A ação levantada pelos partidos, porém, pode vir a impactar um futuro governo. “Se porventura Bolsonaro ganhar as eleições, a ação tem o condão de pedir sua cassação. Mas caso não se reeleja, a ação continuará correndo, com a possibilidade de torná-lo inelegível por oito anos a partir das eleições de 2022 “, acrescenta o ex-ministro.
Impacto eleitoral
Se houve o intuito de Jair Bolsonaro em melhorar seu desempenho eleitoral com suas falas nos desfiles, os especialistas consultados contam que o objetivo provavelmente não foi alcançado. Além de não conseguir agregar novos nichos ao seu eleitorado, os discursos correm o risco de terem atrapalhado as tentativas do presidente de alcançar outros grupos, em especial as mulheres, parcela da população que, mesmo havendo esforços por parte de sua campanha, permanece com elevados índices de rejeição ao presidente.
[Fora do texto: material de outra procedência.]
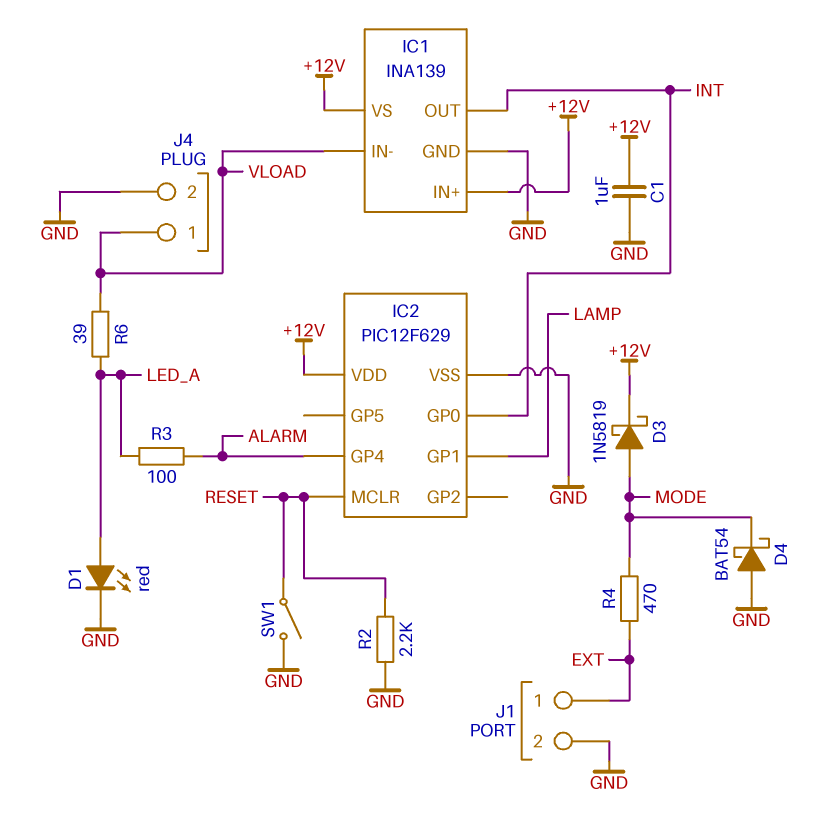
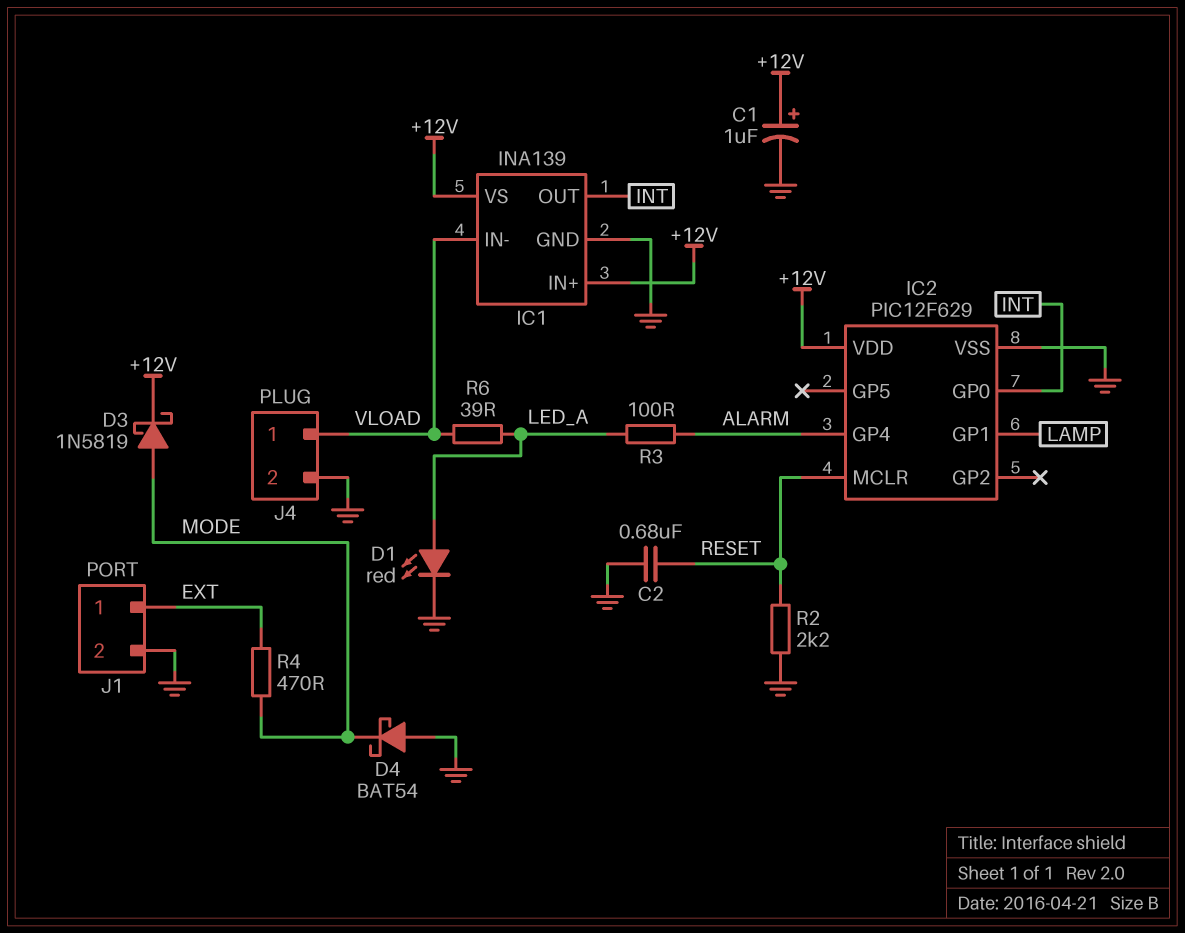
C1: 1uF (+12V, GND) -> 1uF (plus +12V, minus GND)
C2: none -> 680nF (GND, RESET)
SW1: switch (GND, RESET) -> none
André Sathler ressalta que, em seu discurso, Bolsonaro fez uma série de declarações que podem se tornar ofensivas ao eleitorado feminino. “A comparação das primeiras-damas [Michelle Bolsonaro e Janja, esposa de Lula] e a tentativa de puxar o coro para que o chamassem de ‘imbrochável’ foram falas que soam como muito machistas, justo em um tema onde ele tem apanhado, um tema que tem tirado o voto dele”.
André Pereira César ainda acrescenta que essas declarações ganham peso diante dos confrontos recentes do presidente com o eleitorado feminino. “Esse é o grande nó dele, e é um problema antigo para ele. Quando ele ataca a jornalista Vera Magalhães, quando ataca a Amanda Klein da Jovem Pan, e no fim ainda ataca a Janja, ele acaba afastando mais e mais esse eleitorado”.